Segment Start: DATA PROVIDED

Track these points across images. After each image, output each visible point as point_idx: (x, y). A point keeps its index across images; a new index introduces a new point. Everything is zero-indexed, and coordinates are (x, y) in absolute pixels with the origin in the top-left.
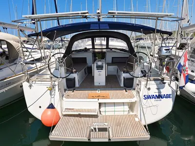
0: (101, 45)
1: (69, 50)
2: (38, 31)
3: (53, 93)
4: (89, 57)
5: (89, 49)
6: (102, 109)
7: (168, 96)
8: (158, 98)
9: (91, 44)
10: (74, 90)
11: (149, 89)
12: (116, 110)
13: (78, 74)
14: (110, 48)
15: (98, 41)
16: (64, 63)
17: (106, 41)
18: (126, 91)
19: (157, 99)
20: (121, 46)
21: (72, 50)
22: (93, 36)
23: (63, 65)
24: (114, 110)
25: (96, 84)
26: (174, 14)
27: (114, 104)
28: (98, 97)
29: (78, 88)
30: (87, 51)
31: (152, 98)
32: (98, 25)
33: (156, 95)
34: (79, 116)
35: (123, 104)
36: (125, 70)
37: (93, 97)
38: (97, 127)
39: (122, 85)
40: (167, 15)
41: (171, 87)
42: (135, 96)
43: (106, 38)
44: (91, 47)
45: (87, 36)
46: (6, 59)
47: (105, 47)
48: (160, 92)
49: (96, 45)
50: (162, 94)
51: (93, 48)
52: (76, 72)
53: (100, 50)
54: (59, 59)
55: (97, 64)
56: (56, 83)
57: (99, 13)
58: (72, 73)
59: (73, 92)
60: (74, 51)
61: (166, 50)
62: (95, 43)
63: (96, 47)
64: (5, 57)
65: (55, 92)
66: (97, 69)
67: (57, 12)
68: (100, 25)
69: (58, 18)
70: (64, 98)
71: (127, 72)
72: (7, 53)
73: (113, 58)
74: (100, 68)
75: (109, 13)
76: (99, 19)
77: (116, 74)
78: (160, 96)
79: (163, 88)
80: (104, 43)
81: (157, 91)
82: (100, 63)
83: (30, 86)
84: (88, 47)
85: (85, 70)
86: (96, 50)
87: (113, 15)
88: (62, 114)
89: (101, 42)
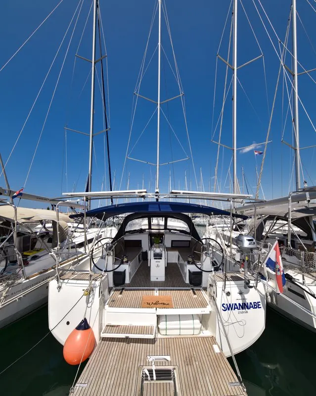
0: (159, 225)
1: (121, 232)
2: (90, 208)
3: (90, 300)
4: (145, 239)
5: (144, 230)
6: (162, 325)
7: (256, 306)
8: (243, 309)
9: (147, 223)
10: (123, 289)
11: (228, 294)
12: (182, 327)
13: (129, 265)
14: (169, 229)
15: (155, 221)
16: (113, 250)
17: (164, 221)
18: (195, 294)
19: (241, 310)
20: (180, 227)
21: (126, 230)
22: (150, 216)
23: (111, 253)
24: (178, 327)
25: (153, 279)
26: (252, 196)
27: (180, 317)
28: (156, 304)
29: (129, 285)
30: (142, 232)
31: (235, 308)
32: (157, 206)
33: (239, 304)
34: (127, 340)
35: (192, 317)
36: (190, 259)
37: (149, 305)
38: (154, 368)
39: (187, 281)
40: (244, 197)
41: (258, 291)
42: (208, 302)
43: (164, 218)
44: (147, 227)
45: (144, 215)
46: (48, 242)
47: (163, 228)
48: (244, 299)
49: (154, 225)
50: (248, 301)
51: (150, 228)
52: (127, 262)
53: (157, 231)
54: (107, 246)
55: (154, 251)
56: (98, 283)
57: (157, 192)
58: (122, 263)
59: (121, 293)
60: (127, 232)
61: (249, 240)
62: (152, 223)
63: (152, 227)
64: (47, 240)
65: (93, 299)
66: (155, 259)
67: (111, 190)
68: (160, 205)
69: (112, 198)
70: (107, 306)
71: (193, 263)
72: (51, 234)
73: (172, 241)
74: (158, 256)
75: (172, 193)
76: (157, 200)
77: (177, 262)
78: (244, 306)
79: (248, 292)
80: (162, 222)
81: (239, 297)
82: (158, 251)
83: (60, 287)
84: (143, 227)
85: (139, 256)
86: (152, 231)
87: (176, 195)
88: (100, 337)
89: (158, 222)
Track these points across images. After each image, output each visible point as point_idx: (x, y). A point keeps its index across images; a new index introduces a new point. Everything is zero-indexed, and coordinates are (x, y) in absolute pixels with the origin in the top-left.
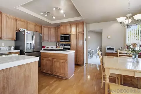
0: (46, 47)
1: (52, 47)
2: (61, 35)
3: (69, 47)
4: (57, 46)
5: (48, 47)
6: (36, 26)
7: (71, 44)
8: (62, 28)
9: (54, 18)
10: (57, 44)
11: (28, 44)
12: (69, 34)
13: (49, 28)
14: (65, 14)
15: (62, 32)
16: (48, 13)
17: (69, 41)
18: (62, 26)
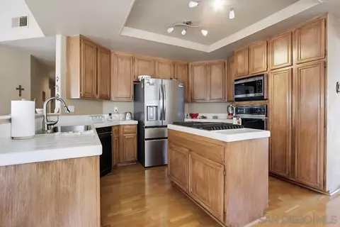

Segment End: DATA PROVIDED

Can you replace "absolute pixels" with "absolute pixel units" in the lines from the first one through the line holding "37: (93, 97)", inclusive, and give those lines back without the pictures?

→ **OUTPUT OF THE TASK**
Track these points across images. After each image, output each visible point as point_idx: (x, y). A point keeps its index across images; a new index introduces a new point. Everything is zero-indexed, and coordinates are (x, y) in absolute pixel units with the origin in the top-left.
0: (101, 45)
1: (69, 50)
2: (38, 31)
3: (53, 93)
4: (89, 57)
5: (89, 49)
6: (102, 109)
7: (168, 96)
8: (158, 98)
9: (91, 44)
10: (74, 90)
11: (149, 89)
12: (116, 110)
13: (78, 74)
14: (110, 48)
15: (98, 41)
16: (64, 63)
17: (106, 41)
18: (126, 91)
19: (157, 99)
20: (121, 46)
21: (72, 50)
22: (93, 36)
23: (63, 65)
24: (114, 110)
25: (96, 84)
26: (174, 14)
27: (114, 104)
28: (98, 97)
29: (78, 88)
30: (87, 51)
31: (152, 98)
32: (98, 25)
33: (156, 95)
34: (79, 116)
35: (123, 104)
36: (125, 70)
37: (93, 97)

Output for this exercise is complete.